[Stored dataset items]
◆ ◆ ◆ ◆ ◆
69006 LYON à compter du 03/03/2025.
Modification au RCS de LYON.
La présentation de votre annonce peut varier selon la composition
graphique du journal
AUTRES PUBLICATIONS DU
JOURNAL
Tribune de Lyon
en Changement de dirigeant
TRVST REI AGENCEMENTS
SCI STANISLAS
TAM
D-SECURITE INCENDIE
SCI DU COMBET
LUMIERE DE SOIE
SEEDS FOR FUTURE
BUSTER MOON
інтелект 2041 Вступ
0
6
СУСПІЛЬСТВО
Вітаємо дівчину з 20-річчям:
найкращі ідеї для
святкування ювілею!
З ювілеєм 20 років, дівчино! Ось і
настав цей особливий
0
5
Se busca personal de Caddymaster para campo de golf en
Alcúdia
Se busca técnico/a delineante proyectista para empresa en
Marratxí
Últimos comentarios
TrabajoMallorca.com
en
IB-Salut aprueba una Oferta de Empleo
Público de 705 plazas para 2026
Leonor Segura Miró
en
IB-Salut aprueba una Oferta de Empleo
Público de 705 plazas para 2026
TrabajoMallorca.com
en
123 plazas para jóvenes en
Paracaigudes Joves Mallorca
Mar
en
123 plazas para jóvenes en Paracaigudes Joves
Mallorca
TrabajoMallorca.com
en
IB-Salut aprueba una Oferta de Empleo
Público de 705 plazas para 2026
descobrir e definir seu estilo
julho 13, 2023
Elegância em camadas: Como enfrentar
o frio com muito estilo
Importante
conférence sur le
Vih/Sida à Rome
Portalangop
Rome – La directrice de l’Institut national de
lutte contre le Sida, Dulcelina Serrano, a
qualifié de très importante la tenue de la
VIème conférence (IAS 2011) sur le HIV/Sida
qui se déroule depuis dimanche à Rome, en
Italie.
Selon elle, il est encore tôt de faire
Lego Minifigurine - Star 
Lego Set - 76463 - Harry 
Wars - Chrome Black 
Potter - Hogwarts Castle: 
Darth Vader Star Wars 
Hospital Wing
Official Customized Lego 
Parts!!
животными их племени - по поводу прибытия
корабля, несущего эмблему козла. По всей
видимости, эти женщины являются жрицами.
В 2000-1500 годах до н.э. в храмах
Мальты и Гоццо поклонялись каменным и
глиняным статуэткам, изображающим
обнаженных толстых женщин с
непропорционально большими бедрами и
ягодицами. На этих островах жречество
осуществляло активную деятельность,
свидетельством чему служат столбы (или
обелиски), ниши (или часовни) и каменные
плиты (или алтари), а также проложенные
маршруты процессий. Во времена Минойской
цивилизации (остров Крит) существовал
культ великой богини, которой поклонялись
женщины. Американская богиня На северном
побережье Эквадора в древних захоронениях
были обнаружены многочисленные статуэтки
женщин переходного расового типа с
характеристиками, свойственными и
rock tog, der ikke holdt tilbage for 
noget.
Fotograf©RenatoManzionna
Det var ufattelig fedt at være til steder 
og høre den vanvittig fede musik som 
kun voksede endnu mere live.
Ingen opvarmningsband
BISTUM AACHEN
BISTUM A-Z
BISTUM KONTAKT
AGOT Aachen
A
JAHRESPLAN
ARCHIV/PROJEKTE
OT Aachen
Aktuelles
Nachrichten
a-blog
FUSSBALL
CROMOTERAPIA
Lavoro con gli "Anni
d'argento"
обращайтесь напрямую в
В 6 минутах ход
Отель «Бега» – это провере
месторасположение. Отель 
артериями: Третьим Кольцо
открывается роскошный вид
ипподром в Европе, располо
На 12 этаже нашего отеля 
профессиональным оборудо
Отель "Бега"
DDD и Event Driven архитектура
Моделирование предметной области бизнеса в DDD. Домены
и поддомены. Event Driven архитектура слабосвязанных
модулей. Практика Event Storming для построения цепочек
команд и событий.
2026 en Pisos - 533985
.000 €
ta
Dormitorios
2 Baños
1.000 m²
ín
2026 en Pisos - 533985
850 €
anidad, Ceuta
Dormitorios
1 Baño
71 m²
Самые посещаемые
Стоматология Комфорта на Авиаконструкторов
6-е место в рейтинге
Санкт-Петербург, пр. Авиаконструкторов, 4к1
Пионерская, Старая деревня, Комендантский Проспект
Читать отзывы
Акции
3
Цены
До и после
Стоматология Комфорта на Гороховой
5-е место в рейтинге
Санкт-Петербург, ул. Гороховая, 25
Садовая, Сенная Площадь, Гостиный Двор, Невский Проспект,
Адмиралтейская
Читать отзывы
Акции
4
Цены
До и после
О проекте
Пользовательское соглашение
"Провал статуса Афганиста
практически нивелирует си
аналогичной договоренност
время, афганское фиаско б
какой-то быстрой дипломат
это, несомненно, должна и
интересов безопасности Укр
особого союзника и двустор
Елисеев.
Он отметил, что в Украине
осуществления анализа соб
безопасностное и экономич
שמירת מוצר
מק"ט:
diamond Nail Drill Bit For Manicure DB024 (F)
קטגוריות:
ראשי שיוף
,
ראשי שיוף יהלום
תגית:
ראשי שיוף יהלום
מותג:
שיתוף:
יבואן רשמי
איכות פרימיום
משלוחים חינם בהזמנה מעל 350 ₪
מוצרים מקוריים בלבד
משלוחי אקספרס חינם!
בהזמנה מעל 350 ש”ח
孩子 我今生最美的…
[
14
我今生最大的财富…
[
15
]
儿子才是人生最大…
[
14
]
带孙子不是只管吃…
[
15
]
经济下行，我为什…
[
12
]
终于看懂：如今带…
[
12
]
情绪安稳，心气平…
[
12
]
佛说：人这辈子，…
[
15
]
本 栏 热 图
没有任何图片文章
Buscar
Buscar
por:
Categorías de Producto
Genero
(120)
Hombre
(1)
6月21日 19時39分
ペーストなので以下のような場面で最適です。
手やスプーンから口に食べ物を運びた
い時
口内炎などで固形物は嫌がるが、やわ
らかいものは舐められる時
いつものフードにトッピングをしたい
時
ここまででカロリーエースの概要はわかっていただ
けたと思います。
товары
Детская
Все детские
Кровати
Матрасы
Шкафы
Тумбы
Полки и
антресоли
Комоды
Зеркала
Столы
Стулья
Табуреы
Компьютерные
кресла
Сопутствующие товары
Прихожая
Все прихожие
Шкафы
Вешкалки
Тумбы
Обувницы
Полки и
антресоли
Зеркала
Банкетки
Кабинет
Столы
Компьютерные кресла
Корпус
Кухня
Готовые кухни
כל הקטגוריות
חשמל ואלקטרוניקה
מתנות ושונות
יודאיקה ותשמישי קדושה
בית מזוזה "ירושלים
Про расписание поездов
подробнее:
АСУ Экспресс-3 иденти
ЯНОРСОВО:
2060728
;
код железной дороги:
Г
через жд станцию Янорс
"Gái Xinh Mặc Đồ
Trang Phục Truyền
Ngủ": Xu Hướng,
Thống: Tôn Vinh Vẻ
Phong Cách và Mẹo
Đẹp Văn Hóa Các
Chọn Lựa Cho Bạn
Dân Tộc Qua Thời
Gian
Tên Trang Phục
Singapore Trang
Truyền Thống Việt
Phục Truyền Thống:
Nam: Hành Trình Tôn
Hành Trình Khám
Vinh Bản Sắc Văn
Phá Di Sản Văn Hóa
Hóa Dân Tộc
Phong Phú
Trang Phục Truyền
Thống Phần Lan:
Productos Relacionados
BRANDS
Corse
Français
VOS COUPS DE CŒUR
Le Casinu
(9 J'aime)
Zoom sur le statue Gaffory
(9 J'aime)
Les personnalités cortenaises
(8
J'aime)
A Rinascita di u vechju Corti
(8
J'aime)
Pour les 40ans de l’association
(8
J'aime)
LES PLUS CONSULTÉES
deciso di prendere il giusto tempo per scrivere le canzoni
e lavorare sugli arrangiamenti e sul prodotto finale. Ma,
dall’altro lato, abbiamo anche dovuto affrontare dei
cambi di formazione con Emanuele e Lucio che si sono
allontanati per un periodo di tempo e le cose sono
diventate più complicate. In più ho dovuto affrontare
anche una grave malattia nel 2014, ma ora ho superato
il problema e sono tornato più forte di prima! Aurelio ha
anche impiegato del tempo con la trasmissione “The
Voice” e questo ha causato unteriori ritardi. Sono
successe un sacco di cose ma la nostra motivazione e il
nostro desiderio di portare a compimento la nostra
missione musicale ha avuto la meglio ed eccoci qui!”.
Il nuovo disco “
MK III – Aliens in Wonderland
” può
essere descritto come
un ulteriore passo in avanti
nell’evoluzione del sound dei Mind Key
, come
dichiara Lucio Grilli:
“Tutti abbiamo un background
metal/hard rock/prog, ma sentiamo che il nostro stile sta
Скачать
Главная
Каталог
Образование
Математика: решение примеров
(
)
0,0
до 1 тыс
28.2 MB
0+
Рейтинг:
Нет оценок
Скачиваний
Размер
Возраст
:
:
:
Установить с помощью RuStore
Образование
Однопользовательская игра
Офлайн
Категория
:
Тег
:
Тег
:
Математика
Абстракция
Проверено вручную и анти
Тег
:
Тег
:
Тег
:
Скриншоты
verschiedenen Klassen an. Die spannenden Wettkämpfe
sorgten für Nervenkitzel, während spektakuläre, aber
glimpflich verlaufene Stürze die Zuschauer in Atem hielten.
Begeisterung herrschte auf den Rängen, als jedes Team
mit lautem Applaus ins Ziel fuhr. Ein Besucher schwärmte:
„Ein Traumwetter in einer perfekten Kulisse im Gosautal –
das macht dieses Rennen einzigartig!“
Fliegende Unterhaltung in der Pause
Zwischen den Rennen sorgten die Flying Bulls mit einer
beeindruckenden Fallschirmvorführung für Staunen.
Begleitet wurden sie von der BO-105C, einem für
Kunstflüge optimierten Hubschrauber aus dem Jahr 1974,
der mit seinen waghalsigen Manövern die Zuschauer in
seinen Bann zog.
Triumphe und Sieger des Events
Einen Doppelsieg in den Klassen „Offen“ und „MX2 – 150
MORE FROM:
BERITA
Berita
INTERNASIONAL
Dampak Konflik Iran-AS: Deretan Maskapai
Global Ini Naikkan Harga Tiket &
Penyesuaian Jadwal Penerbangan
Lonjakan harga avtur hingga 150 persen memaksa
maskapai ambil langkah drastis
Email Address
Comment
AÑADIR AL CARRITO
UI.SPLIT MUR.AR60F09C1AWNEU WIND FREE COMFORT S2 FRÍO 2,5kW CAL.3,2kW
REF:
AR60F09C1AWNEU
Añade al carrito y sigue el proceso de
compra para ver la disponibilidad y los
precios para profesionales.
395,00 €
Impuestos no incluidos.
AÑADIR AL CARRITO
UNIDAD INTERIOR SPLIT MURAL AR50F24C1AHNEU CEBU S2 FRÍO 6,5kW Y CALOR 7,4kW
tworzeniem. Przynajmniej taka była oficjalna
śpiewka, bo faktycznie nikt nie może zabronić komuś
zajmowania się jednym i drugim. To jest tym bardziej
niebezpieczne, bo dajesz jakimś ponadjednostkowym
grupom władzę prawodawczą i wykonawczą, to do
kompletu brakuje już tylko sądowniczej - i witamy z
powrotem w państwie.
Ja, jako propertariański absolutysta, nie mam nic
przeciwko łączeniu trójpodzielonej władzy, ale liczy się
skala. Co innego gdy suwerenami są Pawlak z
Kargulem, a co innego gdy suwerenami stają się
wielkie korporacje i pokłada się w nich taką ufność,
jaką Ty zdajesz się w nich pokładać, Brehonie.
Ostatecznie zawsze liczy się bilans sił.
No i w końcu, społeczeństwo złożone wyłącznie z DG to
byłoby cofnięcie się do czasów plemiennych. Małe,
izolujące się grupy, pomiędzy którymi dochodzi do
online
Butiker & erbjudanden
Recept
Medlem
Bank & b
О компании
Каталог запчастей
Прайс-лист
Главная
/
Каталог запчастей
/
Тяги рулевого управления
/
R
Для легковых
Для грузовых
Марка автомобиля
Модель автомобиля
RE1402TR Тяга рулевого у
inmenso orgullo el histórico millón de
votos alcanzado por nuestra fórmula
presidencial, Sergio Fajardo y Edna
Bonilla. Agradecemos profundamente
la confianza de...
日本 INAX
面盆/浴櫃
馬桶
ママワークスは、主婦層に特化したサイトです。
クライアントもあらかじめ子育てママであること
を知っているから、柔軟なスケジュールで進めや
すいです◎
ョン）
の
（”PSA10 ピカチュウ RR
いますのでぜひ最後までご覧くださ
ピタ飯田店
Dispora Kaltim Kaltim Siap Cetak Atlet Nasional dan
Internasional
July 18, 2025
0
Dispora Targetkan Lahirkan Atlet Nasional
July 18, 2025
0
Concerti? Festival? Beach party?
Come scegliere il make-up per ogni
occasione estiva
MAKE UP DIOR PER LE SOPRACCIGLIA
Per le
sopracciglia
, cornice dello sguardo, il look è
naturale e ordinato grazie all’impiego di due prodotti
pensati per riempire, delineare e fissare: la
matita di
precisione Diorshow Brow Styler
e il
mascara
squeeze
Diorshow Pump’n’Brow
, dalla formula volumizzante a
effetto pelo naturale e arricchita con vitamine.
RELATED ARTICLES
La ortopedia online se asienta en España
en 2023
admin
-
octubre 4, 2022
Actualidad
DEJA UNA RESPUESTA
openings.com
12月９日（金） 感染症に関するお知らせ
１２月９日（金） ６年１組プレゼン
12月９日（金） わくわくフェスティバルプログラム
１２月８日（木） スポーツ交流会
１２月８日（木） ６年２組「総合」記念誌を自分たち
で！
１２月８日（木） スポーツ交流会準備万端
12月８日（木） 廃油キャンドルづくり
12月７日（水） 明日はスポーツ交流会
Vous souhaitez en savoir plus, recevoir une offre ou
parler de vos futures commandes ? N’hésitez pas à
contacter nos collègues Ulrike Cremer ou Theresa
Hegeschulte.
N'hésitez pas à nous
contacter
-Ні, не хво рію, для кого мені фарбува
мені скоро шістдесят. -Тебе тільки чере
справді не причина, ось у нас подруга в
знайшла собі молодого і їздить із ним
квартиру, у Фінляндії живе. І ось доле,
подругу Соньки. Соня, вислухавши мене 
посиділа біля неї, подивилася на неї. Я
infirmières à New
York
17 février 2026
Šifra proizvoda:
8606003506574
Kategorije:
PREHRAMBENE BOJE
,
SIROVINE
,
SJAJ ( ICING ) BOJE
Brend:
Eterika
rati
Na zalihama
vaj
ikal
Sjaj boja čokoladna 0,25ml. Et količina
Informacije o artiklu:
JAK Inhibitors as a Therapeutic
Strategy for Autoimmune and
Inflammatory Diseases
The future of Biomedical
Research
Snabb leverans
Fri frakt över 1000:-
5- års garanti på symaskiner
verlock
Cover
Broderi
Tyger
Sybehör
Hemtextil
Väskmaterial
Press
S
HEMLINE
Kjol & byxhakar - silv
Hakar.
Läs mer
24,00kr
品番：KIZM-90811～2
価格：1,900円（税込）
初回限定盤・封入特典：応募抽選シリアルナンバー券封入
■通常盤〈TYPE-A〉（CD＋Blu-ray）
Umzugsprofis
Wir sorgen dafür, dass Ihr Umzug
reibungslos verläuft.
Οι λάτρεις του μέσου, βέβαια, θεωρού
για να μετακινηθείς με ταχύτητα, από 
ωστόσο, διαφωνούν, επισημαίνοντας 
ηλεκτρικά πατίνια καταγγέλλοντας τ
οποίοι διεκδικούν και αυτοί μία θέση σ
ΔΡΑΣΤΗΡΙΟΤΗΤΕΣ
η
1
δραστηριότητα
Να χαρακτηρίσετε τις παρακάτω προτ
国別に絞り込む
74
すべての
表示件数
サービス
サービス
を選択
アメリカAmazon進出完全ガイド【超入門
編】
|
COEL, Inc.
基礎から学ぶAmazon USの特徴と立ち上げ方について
◆ ◆ ◆ ◆ ◆
ACTIVITY:
In the data above, start at the line that has "tworzeniem. Przynajmniej taka była oficjalna", stop after the line that has "Ja, jako propertariański", and print every line in between exactly as it stands.

RESPONSE AREA:
tworzeniem. Przynajmniej taka była oficjalna
śpiewka, bo faktycznie nikt nie może zabronić komuś
zajmowania się jednym i drugim. To jest tym bardziej
niebezpieczne, bo dajesz jakimś ponadjednostkowym
grupom władzę prawodawczą i wykonawczą, to do
kompletu brakuje już tylko sądowniczej - i witamy z
powrotem w państwie.
Ja, jako propertariański absolutysta, nie mam nic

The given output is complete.